Top reviews from other countries

  • Ian D.
    5.0 out of 5 stars Memorable (pun intended)
    Reviewed in the United Kingdom on February 10, 2019
    Format: Mass Market PaperbackVerified Purchase
    I thoroughly enjoyed this book, which is by no means a typical Westlake in that it is not a crime book. Yes, there is a crime at the very beginning - an assault - that leads to the main character's (Paul Cole) concussion and subsequent memory problems. But thereafter, the book follows Cole's attempts to get his old life back on track, and specifically the difficulties his increasingly unreliable memory causes him in this endeavour.

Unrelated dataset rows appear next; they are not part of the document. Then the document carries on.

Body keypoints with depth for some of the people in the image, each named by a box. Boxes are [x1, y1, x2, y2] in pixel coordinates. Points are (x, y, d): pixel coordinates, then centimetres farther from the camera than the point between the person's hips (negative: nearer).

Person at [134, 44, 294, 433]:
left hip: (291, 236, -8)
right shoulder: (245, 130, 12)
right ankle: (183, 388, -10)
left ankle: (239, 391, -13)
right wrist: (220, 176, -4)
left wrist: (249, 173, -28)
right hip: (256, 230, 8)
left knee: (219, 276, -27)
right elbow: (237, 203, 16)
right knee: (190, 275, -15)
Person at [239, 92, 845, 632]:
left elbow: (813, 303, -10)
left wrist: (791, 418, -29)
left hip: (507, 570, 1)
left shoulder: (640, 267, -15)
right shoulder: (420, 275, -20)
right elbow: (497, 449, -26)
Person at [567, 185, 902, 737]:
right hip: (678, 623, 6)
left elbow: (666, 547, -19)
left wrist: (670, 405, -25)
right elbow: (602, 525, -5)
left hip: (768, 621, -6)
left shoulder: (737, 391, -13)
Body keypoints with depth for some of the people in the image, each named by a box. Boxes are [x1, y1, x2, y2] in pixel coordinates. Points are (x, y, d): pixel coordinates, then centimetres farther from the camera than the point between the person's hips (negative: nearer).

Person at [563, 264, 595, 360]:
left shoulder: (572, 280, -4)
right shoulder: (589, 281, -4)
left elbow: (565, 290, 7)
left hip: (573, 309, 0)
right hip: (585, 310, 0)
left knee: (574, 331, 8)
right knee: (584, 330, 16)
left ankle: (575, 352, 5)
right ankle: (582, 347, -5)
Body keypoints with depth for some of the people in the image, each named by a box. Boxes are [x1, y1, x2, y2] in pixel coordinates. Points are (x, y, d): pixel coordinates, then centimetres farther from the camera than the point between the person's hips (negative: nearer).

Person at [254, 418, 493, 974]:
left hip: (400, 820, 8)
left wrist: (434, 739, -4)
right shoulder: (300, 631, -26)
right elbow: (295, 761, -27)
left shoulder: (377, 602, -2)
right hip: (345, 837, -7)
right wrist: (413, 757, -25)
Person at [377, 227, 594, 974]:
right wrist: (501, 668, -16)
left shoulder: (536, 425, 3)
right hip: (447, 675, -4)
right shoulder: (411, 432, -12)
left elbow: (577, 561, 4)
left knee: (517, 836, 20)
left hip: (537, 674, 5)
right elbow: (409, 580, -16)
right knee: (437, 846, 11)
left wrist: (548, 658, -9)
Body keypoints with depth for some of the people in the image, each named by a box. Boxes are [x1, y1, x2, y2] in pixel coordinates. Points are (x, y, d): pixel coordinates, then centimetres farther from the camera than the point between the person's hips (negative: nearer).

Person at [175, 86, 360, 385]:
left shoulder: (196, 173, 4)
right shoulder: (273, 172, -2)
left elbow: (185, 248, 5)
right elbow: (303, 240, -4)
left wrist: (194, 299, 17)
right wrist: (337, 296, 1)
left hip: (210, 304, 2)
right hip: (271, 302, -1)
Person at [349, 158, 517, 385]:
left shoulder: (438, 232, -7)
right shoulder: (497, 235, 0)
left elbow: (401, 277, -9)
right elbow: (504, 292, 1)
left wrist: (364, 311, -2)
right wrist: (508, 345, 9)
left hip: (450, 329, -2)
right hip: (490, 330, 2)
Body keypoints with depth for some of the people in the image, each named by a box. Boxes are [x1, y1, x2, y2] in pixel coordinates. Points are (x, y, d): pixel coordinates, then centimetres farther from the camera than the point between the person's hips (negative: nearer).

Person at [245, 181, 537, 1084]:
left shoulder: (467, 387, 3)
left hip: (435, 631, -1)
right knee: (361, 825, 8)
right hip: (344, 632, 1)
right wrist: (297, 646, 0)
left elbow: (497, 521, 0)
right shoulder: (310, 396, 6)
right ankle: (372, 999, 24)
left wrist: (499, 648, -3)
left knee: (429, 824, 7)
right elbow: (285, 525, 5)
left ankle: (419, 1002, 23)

    On the surface it can seem as if nothing very interesting is happening; indeed, if you were to open the book anywhere at random and read a few pages then Cole might be just walking aimlessly around the streets, or having a mundane domestic interaction with his landlady, or listening to his workmates conversation in the pub, or watching an acting class, or...well, you get the idea. In themselves these episodes might seem trivial and uninteresting, but in context each of them is part of Cole's psychological journey, and his observations show how his self-awareness is increasing even as his memory continues to let him down. This is a subtle portrayal of determination and frustration by a master storyteller branching out temporarily from his comfort zone, which demonstrates why many of his crime novels - for example the Mitch Tobin books published under the pseudonym of Tucker Coe - are about so much more than just the mystery itself.
  • Ishita Patel
    5.0 out of 5 stars Five Stars
    Reviewed in India on September 11, 2017
    Nice book
  • basque
    5.0 out of 5 stars Terrifying
    Reviewed in Canada on November 22, 2016
    Format: Mass Market PaperbackVerified Purchase
    This is not a pulp crime book. It's a mix of The Castle and 50's-60's Modern Writing. Don't let any of that turn you off tho. It's a very compelling story loaded with paranoia, rage, frustration and heart wrenching desperation and left me on the edge of my seat. I'm not familiar with the rest of Mr. Westlake's work but I'm going to make it a point to read every word I can find.
  • EmmaWilliams44
    5.0 out of 5 stars Five Stars
    Reviewed in the United Kingdom on April 20, 2016
    Format: Mass Market PaperbackVerified Purchase
    an achingly beautiful book.
  • M T A
    1.0 out of 5 stars I didn’t like the book at all
    Reviewed in the United Kingdom on November 5, 2017
    Format: Mass Market PaperbackVerified Purchase
    No problem with the seller -arrived earlier than expected date and in pristine condition.
    Sadly, I didn’t like the book at all. Dull, slow and not the same style as his other novels. I gave it the benefit of the doubt up to page 196, then skipped to the end and was glad I did. If you enjoy slow, meandering, one note texts then this is the novel for you. Otherwise, try Slayground by the same author - pacey and entertaining.